The main challenge of this project was around determining these probabilities of victimisation. In order to derive these probabilites an initial dataset of crime events and victim characteristics was required which could then be used to create a table of victimisation probabiltiies. This project relied on open source data utilising the data.police.uk site as its main data source. This data has a number of caveats including: aggregation to 15 very broad crime categories, and crucially no victim data. The long term plans for this work is that eventually data sharing agreements would allow crime data that included information about victims to be used however for this work dummy data was created to develop the workflow.
In this simplistic example victimsation data was generated by evenly distributing characteristics from the synthetic population across a years worth of crime events. Yielding a dummy dataset of crime-victim data which could be used to develop a victimisation probability table that can be used by the microsimulation.
The work from this project was included in the open source project repository and included in the latest release of the crime_sim_toolkit package. The project was previous hosted on GitHub and a number of code quality and continuous integration practises were incorporated into the project. These included an automated build schedule using Travis CI, code quality checks via Codacy and SonarCloud, and test coverage reporting via Codacy. The project is also released via the Python package index.
This project also made use of the builtin wiki feature of GitHub to provide documentation behind the new
Microsimulator class. This was a required outcome of the project.
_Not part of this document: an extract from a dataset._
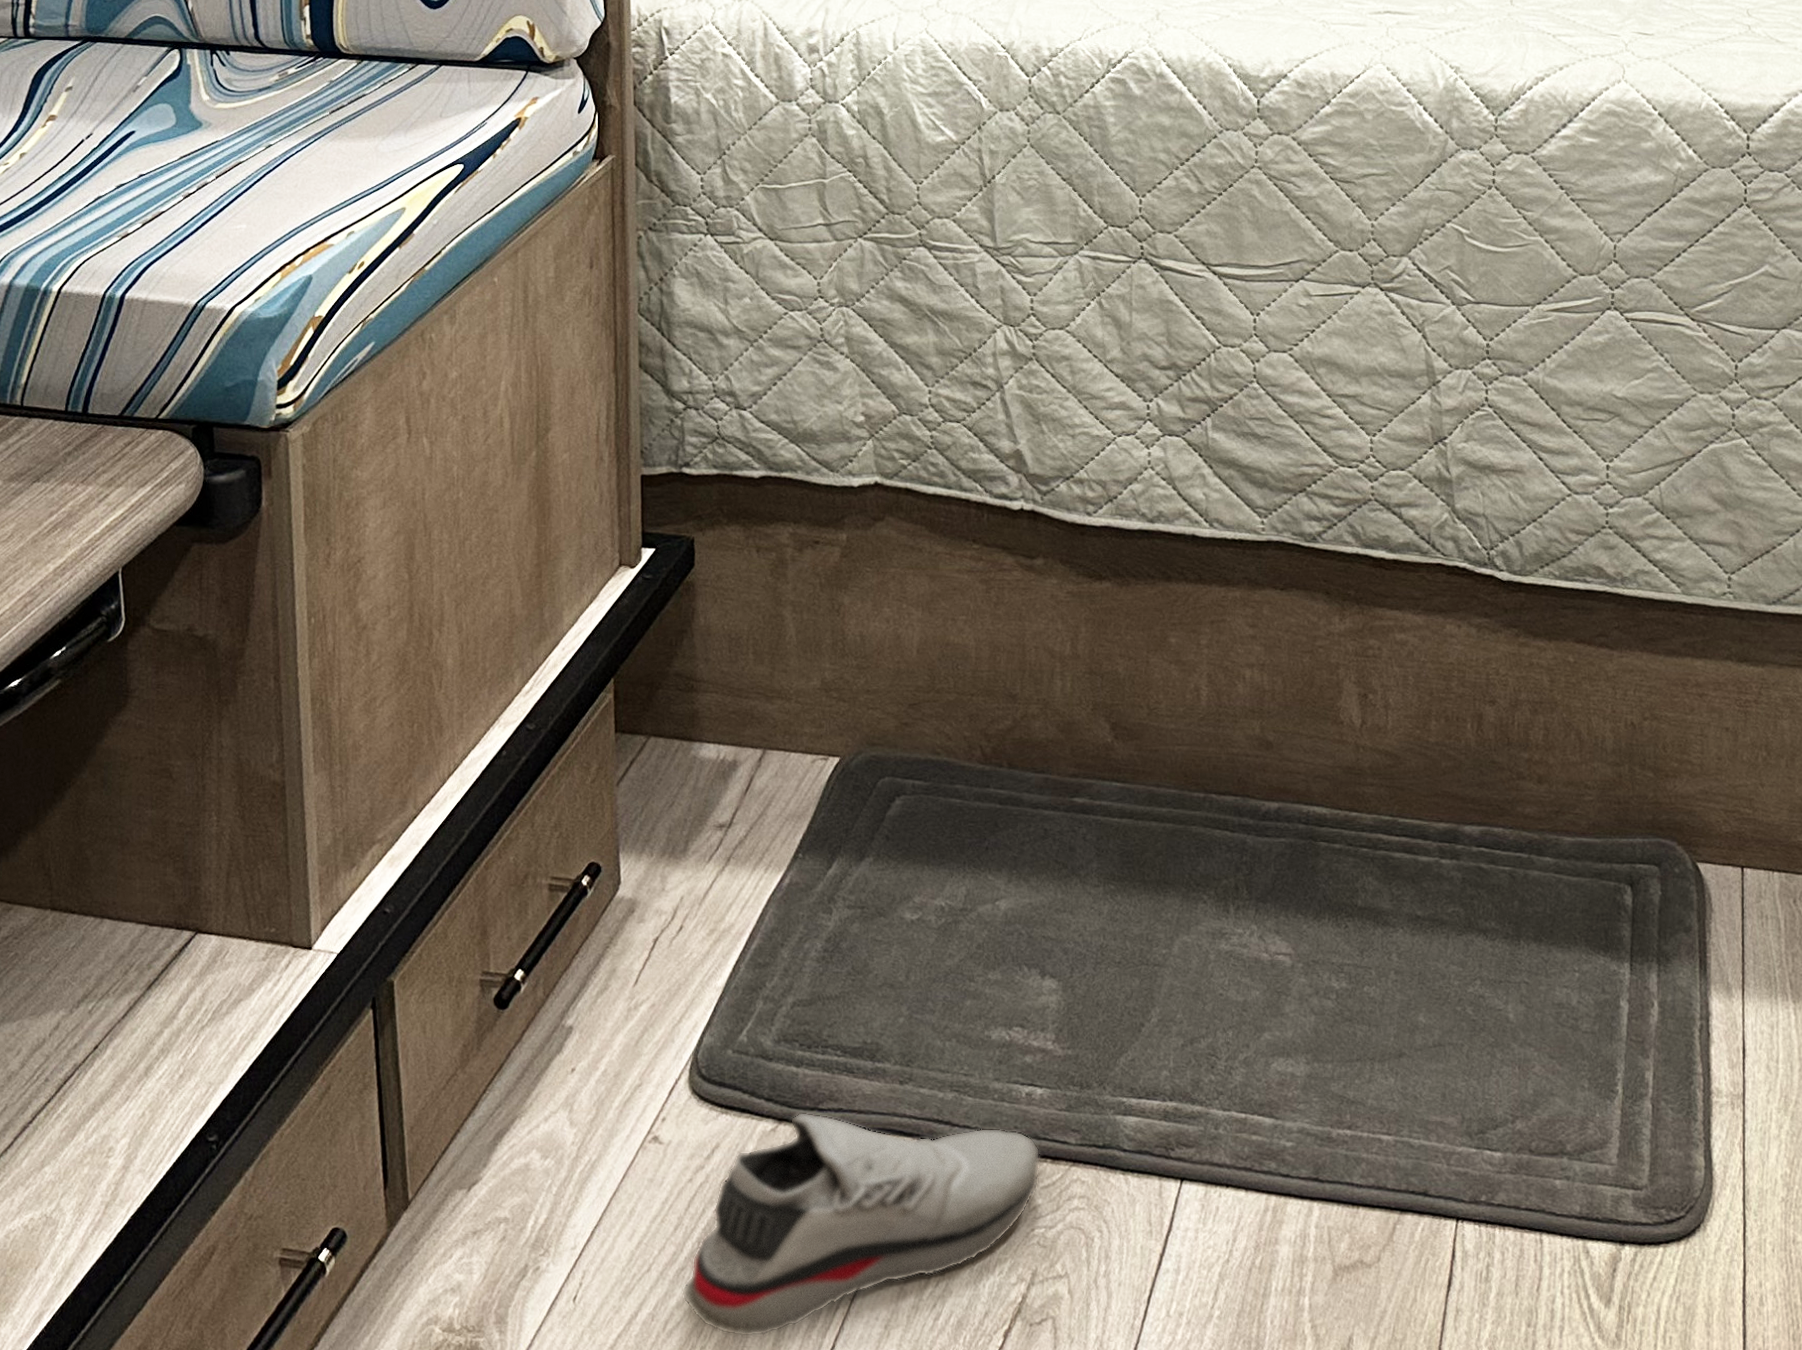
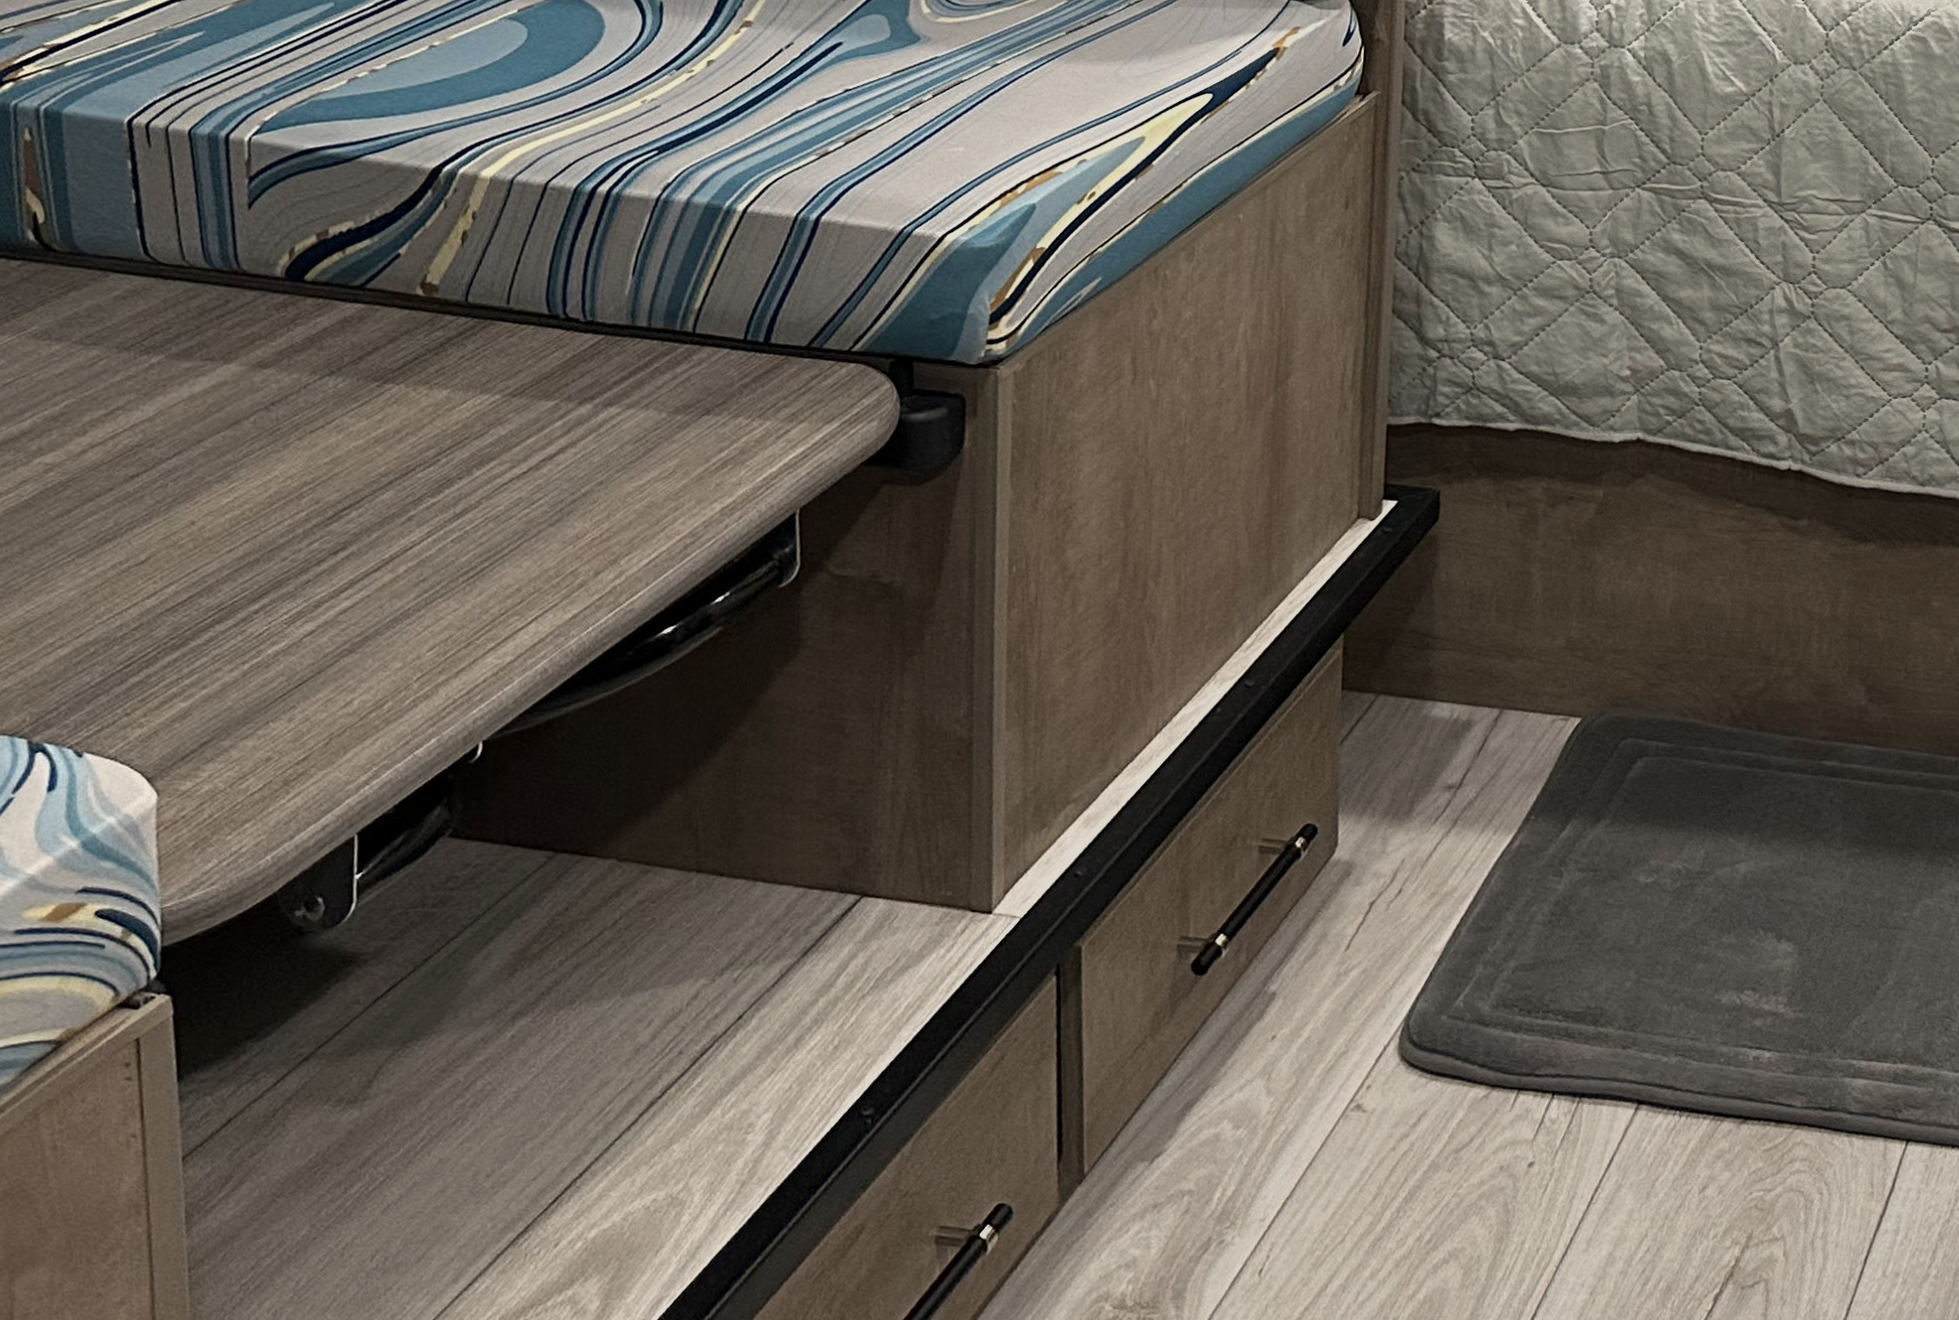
shoe: present [682,1112,1040,1338] -> none [1377,1078,1764,1307]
Dr. Dan Birks who commissioned the work said:
As research increasingly engages with computational methods alongside more traditional quantitative approaches, it’s increasingly important to ensure that professional software development practices become an integral part of the research enterprise. Working with the RSE team means that we can draw on expertise and skills to ensure that the software tools we develop to solve real research problems are robust, scalable and reproducible. It’s certainly something I’ll be doing again.